(EXCERPTED RECORDS Opens)

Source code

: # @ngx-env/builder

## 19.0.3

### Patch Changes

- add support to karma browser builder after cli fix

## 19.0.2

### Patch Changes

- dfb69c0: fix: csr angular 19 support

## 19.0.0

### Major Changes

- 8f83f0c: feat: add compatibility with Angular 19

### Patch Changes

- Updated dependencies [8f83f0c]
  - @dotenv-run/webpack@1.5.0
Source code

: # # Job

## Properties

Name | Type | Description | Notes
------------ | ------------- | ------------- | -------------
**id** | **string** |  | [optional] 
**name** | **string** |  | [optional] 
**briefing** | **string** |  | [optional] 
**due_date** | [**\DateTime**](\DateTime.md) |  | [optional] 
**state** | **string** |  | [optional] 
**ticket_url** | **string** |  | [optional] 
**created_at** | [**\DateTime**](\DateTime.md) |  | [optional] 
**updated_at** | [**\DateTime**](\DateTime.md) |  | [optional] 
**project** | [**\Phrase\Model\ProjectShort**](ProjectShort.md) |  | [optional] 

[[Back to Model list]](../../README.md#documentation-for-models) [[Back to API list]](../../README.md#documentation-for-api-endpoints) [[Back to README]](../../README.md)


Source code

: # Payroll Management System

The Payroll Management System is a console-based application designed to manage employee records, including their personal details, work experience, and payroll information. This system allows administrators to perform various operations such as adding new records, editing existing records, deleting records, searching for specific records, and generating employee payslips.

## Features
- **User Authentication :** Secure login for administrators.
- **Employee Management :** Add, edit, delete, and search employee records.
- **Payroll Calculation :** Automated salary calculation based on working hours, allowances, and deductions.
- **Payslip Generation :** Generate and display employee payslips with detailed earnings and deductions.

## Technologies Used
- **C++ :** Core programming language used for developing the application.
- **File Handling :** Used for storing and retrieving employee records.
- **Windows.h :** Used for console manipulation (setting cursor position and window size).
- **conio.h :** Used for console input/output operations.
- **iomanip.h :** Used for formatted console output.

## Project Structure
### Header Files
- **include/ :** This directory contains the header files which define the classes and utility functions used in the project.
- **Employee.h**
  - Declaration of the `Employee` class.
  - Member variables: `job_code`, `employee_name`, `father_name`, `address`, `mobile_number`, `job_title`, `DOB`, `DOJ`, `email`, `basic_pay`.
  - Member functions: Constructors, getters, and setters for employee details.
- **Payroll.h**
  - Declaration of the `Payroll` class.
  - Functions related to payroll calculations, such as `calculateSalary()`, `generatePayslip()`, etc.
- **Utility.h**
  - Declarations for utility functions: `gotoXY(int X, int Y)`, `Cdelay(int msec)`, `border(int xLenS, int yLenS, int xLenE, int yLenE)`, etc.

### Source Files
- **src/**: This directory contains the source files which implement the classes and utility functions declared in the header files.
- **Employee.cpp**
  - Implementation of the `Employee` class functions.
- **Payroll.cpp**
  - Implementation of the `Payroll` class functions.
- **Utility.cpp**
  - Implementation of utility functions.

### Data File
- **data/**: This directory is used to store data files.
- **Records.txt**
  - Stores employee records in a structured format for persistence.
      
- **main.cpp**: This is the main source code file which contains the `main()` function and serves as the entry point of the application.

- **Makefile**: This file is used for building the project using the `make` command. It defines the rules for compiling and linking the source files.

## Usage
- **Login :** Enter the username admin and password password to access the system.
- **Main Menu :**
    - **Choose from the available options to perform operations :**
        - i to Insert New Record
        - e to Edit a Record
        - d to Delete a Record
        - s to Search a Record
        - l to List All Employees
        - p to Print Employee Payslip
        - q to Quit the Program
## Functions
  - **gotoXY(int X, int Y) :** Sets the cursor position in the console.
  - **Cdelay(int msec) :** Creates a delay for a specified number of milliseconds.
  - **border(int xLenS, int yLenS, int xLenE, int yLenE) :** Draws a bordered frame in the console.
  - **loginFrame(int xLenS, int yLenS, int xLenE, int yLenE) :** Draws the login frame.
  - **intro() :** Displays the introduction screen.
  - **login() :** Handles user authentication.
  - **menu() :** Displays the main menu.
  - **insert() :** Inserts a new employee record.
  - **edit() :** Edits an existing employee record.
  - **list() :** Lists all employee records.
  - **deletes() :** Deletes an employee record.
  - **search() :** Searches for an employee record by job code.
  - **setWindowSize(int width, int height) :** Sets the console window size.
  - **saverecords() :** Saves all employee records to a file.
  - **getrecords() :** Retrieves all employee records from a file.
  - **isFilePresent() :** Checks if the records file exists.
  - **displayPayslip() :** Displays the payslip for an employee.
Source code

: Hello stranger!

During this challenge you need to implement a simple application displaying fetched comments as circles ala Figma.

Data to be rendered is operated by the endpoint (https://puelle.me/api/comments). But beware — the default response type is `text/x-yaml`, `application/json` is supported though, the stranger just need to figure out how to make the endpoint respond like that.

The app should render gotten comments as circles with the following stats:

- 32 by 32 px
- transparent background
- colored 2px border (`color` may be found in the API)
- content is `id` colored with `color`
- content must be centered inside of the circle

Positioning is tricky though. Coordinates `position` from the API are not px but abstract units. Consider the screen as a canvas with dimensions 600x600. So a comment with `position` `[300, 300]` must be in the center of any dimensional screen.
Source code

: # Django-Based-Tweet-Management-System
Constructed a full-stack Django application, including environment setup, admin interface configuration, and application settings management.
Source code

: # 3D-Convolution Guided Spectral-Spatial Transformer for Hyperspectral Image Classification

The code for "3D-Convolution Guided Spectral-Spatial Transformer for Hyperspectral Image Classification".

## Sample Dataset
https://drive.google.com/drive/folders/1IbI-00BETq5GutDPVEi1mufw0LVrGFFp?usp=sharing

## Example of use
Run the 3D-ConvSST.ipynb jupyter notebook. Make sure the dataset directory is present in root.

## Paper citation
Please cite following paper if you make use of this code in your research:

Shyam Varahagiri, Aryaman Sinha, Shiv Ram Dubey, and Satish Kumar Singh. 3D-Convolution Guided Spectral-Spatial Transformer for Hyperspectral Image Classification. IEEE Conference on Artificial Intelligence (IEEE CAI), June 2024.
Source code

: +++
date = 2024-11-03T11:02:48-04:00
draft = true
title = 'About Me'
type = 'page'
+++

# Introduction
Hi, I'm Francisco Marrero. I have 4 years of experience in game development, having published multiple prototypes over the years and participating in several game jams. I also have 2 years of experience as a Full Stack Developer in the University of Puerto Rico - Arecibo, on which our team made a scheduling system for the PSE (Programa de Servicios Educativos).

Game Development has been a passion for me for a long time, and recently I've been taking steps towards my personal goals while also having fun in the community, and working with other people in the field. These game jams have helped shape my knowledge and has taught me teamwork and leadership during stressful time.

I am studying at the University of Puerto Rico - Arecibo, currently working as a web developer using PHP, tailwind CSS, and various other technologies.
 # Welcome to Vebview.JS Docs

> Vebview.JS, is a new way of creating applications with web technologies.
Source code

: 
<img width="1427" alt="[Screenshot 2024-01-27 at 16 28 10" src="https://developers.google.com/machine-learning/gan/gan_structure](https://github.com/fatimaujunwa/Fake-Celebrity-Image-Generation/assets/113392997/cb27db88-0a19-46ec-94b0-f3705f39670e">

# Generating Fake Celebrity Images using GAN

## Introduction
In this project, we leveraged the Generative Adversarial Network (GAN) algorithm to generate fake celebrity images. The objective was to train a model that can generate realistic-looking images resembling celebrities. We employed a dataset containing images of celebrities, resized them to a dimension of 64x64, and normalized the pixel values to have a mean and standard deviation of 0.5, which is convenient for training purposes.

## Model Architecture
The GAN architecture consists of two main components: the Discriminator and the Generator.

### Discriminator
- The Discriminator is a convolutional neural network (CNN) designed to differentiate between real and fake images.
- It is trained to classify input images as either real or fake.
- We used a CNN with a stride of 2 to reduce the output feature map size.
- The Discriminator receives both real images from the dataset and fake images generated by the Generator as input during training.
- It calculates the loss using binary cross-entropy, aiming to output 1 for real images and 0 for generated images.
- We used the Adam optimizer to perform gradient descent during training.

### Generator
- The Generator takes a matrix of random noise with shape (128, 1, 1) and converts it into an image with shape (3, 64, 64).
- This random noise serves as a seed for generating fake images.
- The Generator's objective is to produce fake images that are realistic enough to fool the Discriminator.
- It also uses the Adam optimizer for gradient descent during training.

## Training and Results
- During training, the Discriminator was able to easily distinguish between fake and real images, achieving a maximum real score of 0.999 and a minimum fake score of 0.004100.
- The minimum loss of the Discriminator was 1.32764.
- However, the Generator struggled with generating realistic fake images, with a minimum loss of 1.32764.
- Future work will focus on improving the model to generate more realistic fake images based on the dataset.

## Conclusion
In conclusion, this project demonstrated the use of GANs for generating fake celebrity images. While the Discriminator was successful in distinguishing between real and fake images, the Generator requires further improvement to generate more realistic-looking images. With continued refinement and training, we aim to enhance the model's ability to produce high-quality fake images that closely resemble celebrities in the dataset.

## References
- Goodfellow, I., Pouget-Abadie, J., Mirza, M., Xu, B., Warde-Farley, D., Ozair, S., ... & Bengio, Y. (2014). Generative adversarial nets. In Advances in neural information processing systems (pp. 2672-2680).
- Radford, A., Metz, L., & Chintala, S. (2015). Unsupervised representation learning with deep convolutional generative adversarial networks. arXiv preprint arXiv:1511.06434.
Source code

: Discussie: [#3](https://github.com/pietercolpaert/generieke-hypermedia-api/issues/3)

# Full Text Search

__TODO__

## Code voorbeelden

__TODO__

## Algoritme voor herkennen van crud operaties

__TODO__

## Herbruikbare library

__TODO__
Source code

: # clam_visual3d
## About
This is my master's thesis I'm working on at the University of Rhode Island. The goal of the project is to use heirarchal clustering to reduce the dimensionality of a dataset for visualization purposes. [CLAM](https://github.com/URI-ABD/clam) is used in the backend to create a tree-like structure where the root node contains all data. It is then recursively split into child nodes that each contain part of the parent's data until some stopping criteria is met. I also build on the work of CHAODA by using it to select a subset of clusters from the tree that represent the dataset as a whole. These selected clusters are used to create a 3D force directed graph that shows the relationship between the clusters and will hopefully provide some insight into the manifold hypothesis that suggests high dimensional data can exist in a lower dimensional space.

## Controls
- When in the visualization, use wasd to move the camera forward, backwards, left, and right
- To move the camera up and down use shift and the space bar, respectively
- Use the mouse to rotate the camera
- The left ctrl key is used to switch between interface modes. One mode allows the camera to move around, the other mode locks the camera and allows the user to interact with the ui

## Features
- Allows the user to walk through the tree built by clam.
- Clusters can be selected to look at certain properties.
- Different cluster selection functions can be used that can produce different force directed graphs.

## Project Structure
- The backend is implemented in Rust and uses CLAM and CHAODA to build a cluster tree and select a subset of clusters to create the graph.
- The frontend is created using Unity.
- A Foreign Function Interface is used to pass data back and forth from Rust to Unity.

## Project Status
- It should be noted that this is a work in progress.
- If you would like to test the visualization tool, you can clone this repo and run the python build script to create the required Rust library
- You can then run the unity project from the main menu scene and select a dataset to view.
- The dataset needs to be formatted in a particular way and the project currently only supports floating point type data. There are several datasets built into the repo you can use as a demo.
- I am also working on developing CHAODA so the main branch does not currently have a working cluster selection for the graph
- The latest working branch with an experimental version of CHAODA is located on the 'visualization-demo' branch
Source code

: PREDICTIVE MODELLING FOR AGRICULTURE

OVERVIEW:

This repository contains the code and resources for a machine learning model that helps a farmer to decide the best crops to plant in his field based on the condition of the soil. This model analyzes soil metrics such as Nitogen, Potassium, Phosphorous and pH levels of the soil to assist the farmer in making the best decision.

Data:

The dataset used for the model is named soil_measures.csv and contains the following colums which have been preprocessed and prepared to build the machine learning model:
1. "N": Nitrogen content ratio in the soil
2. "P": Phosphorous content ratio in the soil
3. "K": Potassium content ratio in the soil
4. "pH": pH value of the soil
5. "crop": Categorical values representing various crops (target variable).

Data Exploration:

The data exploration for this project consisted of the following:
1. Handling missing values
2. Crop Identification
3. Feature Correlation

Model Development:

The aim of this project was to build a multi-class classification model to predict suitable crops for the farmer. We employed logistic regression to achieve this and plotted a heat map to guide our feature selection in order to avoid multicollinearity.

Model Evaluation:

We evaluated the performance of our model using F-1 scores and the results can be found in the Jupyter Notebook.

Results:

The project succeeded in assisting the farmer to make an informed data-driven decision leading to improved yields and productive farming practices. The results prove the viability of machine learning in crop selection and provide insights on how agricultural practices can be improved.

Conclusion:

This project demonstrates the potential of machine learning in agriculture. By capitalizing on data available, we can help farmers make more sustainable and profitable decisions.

(EXCERPTED RECORDS Closes)

TASK DETAILS
Please pick out and copy every line above that contains the word "been". Case counts.

RESULT
Game Development has been a passion for me for a long time, and recently I've been taking steps towards my personal goals while also having fun in the community, and working with other people in the field. These game jams have helped shape my knowledge and has taught me teamwork and leadership during stressful time.
The dataset used for the model is named soil_measures.csv and contains the following colums which have been preprocessed and prepared to build the machine learning model:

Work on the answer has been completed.